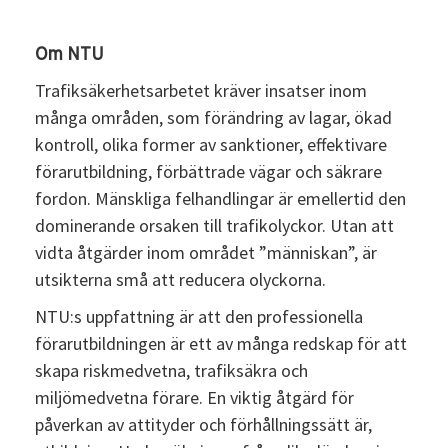
Om NTU
Trafiksäkerhetsarbetet kräver insatser inom
många områden, som förändring av lagar, ökad
kontroll, olika former av sanktioner, effektivare
förarutbildning, förbättrade vägar och säkrare
fordon. Mänskliga felhandlingar är emellertid den
dominerande orsaken till trafikolyckor. Utan att
vidta åtgärder inom området ”människan”, är
utsikterna små att reducera olyckorna.
NTU:s uppfattning är att den professionella
förarutbildningen är ett av många redskap för att
skapa riskmedvetna, trafiksäkra och
miljömedvetna förare. En viktig åtgärd för
påverkan av attityder och förhållningssätt är,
◇ ◇ ◇ ◇
▶ _What you should do_
Copy every line above word for word, and leave the picture out of your answer.

▶ _Written response_
Om NTU
Trafiksäkerhetsarbetet kräver insatser inom
många områden, som förändring av lagar, ökad
kontroll, olika former av sanktioner, effektivare
förarutbildning, förbättrade vägar och säkrare
fordon. Mänskliga felhandlingar är emellertid den
dominerande orsaken till trafikolyckor. Utan att
vidta åtgärder inom området ”människan”, är
utsikterna små att reducera olyckorna.
NTU:s uppfattning är att den professionella
förarutbildningen är ett av många redskap för att
skapa riskmedvetna, trafiksäkra och
miljömedvetna förare. En viktig åtgärd för
påverkan av attityder och förhållningssätt är,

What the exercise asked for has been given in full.